Nahezu alle Interviewpartner äußerten das Bedürfnis eines generellen und stärkeren Bewusstseins in der Gesellschaft, dass auch Männer Opfer von Partnerschaftsgewalt werden. In diesem Zusammenhang wurde sich auch eine stärkere Öffentlichkeit des Themas (z.B. durch mediale Kampagnen) gewünscht, einerseits um das Bewusstsein innerhalb der
Gesellschaft und andererseits auch die Bereitschaft von gewaltbetroffenen Männern, sich an Hilfs- und Beratungsangebote zu wenden, zu fördern. Häufig wünschten sich die Betroffenen auch mehr Hilfsangebote für gewaltbetroffene Männer, die niedrigschwellig gestaltet und auf die spezifischen Bedürfnisse von Männern zugeschnitten sind. Ein Interviewpartner bemängelte explizit, dass es insbesondere für Männer mit Kindern kaum Schutzangebote gebe.

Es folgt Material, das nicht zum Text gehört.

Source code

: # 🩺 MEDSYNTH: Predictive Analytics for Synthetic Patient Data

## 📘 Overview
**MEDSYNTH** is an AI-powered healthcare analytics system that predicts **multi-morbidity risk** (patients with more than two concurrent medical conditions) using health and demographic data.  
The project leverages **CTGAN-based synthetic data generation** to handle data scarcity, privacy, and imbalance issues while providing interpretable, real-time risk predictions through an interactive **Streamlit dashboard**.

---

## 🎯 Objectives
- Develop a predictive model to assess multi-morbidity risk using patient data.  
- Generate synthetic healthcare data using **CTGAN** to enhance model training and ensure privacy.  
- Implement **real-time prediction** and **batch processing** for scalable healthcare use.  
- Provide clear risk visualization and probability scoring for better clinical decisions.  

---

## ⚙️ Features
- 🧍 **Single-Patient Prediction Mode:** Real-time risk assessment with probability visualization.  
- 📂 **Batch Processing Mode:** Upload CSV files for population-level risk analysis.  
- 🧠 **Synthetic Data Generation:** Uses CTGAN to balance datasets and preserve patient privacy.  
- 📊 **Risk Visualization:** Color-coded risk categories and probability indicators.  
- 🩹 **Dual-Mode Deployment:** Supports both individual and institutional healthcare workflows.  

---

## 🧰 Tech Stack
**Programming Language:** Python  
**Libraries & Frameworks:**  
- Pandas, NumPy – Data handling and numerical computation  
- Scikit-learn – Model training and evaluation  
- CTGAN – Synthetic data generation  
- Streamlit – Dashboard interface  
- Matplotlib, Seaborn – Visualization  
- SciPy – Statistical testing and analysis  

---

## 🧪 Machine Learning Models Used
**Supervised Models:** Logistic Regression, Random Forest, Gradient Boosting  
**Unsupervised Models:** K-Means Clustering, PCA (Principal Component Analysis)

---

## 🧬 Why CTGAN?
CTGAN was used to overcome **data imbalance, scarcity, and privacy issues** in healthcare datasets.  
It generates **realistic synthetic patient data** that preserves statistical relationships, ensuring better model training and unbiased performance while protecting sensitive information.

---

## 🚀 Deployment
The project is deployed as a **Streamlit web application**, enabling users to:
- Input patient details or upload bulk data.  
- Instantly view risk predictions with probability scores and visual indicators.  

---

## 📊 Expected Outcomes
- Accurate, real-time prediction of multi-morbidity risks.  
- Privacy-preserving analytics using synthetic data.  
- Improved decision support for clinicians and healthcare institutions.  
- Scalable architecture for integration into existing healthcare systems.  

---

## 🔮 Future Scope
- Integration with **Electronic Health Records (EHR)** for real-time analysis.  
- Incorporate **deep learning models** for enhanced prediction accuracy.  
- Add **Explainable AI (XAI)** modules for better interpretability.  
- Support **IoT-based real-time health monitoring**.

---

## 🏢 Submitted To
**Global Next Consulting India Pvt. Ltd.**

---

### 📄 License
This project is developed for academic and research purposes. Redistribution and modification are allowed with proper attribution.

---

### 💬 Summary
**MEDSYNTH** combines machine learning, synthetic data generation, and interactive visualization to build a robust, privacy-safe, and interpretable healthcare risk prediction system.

Zuletzt plädierten viele Interviewpartner auch für einen sensibleren Umgang von Behörden und Institutionen, die (auch) mit gewaltbetroffenen Männern Kontakt haben.
Die Wünsche der Opfer decken sich - wenig überraschend - mit den Forderungen von Männerrechtlern (Maskulisten).
2. Wie die
Tagesschau berichtet, will die EU Übergriffe gegen Frauen stärker bestrafen. "Heute machen wir den ersten Schritt, um Europa zum ersten Kontinent der Welt zu machen, der Gewalt gegen Frauen beseitigt", sagte die Verhandlungsführerin des Europaparlaments, Frances Fitzgerald.
3. In Indien wurde eine Frau wegen Falschbeschuldigung sexueller Gewalt gegen ihren Ehemann zu
fünf Jahren Gefängnis verurteilt. Die Täterin hatte ihrem Mann unterstellt, seine Tochter sexuell missbraucht zu haben, und dafür sogar gefälschte Beweisstücke (einen Urintest und die angebliche Aussage eines Arztes) fabriziert.